### WORK INSTRUCTION
Once you find the line containing "the last-focused element." in the data below, copy it and each following line exactly, up to and including the line containing "The element with the focusgroup definition is removed", and nothing else.
-------- EXTRACTED ENTRIES
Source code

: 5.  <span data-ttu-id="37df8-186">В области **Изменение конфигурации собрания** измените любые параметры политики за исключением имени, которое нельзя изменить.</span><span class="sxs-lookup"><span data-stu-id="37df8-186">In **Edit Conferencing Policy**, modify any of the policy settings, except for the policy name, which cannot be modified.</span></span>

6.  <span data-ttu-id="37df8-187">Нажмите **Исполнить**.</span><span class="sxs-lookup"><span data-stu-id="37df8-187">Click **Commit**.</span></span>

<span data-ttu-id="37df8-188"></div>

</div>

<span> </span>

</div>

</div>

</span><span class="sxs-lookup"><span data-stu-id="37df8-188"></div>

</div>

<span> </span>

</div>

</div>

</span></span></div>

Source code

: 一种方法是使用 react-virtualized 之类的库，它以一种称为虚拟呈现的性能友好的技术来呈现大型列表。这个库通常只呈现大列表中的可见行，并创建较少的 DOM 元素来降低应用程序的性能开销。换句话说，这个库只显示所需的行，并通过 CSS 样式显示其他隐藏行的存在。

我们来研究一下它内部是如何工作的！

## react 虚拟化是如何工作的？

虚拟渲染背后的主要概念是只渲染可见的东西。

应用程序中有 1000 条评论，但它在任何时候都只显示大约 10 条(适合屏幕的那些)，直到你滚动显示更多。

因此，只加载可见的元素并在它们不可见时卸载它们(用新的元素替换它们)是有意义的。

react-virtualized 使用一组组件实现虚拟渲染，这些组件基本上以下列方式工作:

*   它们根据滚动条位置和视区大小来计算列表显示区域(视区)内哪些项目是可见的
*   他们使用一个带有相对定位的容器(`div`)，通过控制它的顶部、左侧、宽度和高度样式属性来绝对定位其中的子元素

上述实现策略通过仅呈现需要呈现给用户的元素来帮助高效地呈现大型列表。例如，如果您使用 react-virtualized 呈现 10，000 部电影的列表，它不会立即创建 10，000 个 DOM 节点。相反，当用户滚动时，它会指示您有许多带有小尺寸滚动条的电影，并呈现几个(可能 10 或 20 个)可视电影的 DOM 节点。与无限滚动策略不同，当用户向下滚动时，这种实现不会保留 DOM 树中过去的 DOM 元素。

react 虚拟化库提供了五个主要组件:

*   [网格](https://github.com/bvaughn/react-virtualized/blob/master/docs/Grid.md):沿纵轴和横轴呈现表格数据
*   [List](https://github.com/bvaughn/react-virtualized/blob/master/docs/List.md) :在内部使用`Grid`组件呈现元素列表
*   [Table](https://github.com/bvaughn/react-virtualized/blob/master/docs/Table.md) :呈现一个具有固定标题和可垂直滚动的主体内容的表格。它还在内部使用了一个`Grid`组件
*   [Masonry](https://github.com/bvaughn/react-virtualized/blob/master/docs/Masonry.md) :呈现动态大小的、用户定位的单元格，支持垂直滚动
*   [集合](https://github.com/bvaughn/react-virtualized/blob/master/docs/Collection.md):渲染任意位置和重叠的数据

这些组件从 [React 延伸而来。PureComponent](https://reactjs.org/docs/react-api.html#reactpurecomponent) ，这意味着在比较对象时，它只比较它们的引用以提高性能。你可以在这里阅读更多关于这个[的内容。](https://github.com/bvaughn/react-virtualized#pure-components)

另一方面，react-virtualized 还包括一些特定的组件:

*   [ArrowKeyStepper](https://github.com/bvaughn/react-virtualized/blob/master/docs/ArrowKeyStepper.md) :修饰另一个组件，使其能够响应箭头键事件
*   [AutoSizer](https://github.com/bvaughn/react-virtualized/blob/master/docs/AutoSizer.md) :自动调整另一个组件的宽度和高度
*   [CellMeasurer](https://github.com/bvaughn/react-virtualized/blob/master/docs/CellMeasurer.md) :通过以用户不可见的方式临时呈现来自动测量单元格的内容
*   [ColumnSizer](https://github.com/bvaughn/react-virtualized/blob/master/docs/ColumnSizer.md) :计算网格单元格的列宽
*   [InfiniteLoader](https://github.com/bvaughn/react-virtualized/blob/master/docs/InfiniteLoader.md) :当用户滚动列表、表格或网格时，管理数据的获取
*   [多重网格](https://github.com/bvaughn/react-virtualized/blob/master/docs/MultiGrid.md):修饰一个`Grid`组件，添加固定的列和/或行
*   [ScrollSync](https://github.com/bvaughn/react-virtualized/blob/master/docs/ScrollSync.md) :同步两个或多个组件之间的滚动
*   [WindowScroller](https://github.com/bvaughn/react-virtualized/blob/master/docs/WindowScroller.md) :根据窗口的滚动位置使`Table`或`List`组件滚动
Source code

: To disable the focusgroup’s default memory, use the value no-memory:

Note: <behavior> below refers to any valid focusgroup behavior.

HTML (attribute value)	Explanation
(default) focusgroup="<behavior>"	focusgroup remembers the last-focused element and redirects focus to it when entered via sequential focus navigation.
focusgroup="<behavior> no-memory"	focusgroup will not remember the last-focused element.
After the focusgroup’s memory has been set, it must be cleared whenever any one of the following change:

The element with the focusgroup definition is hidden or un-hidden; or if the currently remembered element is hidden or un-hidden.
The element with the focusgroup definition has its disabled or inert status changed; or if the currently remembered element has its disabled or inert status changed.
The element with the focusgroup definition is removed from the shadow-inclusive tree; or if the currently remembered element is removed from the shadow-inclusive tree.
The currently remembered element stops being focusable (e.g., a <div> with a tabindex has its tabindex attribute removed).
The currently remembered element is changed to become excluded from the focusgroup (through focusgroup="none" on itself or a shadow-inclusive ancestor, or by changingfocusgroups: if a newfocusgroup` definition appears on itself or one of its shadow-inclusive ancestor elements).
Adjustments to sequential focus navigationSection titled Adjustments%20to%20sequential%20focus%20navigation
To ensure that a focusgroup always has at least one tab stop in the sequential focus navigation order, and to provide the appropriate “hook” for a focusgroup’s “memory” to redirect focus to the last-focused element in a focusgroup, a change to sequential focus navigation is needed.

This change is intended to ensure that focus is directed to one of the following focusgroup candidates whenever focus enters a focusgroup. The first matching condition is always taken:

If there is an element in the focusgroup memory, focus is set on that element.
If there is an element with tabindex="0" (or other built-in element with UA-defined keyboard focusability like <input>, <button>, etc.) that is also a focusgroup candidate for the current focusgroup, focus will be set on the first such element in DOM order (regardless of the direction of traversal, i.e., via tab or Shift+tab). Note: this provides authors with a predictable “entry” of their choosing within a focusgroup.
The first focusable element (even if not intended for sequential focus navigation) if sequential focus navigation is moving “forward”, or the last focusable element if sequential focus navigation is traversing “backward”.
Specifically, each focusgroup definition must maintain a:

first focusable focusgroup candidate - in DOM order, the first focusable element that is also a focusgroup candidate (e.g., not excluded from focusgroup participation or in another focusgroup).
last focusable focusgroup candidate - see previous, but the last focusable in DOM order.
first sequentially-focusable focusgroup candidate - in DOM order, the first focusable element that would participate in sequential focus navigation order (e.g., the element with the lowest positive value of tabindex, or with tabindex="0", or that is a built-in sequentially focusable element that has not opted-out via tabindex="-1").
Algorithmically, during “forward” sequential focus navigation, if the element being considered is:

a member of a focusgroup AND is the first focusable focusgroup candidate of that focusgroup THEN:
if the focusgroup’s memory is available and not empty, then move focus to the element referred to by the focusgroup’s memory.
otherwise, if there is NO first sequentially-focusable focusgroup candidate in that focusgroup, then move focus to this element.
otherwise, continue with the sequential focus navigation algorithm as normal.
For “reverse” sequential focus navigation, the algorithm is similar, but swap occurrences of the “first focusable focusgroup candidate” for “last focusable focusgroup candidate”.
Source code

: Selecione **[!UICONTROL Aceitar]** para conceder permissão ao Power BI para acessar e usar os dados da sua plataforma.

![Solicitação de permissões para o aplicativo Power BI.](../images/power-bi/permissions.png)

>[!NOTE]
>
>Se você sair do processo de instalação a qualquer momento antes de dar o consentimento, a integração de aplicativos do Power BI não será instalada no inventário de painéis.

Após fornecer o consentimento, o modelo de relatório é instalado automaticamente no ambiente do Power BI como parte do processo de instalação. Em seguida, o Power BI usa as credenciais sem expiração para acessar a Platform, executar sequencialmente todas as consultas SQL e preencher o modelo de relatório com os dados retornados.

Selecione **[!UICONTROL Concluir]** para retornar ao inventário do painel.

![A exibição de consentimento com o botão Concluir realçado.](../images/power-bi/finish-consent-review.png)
----------------
### RESPONSE AREA
focusgroup="<behavior> no-memory"	focusgroup will not remember the last-focused element.
After the focusgroup’s memory has been set, it must be cleared whenever any one of the following change:

The element with the focusgroup definition is hidden or un-hidden; or if the currently remembered element is hidden or un-hidden.
The element with the focusgroup definition has its disabled or inert status changed; or if the currently remembered element has its disabled or inert status changed.
The element with the focusgroup definition is removed from the shadow-inclusive tree; or if the currently remembered element is removed from the shadow-inclusive tree.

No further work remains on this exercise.